▶ _What you will do_
The listing must be reproduced in full, exactly as it stands.

Entries taken from a collection:
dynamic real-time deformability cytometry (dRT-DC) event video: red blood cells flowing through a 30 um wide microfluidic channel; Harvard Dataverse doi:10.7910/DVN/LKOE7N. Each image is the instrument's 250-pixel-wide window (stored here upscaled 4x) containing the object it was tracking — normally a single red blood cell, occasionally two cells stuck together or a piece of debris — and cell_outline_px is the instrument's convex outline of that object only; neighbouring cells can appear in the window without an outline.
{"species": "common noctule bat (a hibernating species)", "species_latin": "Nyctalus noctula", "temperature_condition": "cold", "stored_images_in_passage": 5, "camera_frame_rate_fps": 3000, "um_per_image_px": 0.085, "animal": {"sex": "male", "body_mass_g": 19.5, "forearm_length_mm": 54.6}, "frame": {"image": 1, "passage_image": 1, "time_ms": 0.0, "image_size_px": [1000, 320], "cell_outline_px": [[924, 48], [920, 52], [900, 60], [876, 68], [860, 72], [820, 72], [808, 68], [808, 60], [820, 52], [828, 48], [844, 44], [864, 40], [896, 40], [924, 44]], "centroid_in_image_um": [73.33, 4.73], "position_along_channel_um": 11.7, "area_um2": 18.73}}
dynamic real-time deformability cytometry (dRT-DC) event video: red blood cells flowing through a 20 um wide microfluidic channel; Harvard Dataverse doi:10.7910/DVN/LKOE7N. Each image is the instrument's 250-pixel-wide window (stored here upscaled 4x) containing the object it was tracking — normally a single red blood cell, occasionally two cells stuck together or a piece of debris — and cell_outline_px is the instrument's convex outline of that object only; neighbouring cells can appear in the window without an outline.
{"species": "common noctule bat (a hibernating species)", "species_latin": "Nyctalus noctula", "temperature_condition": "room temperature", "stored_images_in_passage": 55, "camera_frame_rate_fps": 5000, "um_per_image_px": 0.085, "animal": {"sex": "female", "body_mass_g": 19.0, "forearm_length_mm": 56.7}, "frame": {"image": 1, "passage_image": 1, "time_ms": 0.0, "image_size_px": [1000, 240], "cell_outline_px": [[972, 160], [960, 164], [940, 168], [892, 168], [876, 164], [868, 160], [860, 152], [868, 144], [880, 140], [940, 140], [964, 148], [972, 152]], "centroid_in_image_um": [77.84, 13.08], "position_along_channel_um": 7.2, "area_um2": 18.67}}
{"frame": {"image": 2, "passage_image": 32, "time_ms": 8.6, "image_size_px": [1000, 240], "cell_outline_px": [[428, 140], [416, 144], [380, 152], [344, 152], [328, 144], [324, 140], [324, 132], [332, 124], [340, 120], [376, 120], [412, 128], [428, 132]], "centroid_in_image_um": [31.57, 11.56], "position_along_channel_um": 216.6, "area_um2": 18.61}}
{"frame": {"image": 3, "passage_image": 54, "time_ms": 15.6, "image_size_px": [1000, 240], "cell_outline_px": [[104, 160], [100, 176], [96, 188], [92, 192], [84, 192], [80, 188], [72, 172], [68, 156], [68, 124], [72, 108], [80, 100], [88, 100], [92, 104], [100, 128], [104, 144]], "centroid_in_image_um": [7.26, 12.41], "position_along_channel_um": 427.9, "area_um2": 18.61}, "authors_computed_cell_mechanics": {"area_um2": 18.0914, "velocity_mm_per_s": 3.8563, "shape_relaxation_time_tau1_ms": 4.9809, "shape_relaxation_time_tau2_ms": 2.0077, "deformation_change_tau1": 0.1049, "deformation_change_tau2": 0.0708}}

▶ _Solution to this exercise_
dynamic real-time deformability cytometry (dRT-DC) event video: red blood cells flowing through a 30 um wide microfluidic channel; Harvard Dataverse doi:10.7910/DVN/LKOE7N. Each image is the instrument's 250-pixel-wide window (stored here upscaled 4x) containing the object it was tracking — normally a single red blood cell, occasionally two cells stuck together or a piece of debris — and cell_outline_px is the instrument's convex outline of that object only; neighbouring cells can appear in the window without an outline.
{"species": "common noctule bat (a hibernating species)", "species_latin": "Nyctalus noctula", "temperature_condition": "cold", "stored_images_in_passage": 5, "camera_frame_rate_fps": 3000, "um_per_image_px": 0.085, "animal": {"sex": "male", "body_mass_g": 19.5, "forearm_length_mm": 54.6}, "frame": {"image": 1, "passage_image": 1, "time_ms": 0.0, "image_size_px": [1000, 320], "cell_outline_px": [[924, 48], [920, 52], [900, 60], [876, 68], [860, 72], [820, 72], [808, 68], [808, 60], [820, 52], [828, 48], [844, 44], [864, 40], [896, 40], [924, 44]], "centroid_in_image_um": [73.33, 4.73], "position_along_channel_um": 11.7, "area_um2": 18.73}}
dynamic real-time deformability cytometry (dRT-DC) event video: red blood cells flowing through a 20 um wide microfluidic channel; Harvard Dataverse doi:10.7910/DVN/LKOE7N. Each image is the instrument's 250-pixel-wide window (stored here upscaled 4x) containing the object it was tracking — normally a single red blood cell, occasionally two cells stuck together or a piece of debris — and cell_outline_px is the instrument's convex outline of that object only; neighbouring cells can appear in the window without an outline.
{"species": "common noctule bat (a hibernating species)", "species_latin": "Nyctalus noctula", "temperature_condition": "room temperature", "stored_images_in_passage": 55, "camera_frame_rate_fps": 5000, "um_per_image_px": 0.085, "animal": {"sex": "female", "body_mass_g": 19.0, "forearm_length_mm": 56.7}, "frame": {"image": 1, "passage_image": 1, "time_ms": 0.0, "image_size_px": [1000, 240], "cell_outline_px": [[972, 160], [960, 164], [940, 168], [892, 168], [876, 164], [868, 160], [860, 152], [868, 144], [880, 140], [940, 140], [964, 148], [972, 152]], "centroid_in_image_um": [77.84, 13.08], "position_along_channel_um": 7.2, "area_um2": 18.67}}
{"frame": {"image": 2, "passage_image": 32, "time_ms": 8.6, "image_size_px": [1000, 240], "cell_outline_px": [[428, 140], [416, 144], [380, 152], [344, 152], [328, 144], [324, 140], [324, 132], [332, 124], [340, 120], [376, 120], [412, 128], [428, 132]], "centroid_in_image_um": [31.57, 11.56], "position_along_channel_um": 216.6, "area_um2": 18.61}}
{"frame": {"image": 3, "passage_image": 54, "time_ms": 15.6, "image_size_px": [1000, 240], "cell_outline_px": [[104, 160], [100, 176], [96, 188], [92, 192], [84, 192], [80, 188], [72, 172], [68, 156], [68, 124], [72, 108], [80, 100], [88, 100], [92, 104], [100, 128], [104, 144]], "centroid_in_image_um": [7.26, 12.41], "position_along_channel_um": 427.9, "area_um2": 18.61}, "authors_computed_cell_mechanics": {"area_um2": 18.0914, "velocity_mm_per_s": 3.8563, "shape_relaxation_time_tau1_ms": 4.9809, "shape_relaxation_time_tau2_ms": 2.0077, "deformation_change_tau1": 0.1049, "deformation_change_tau2": 0.0708}}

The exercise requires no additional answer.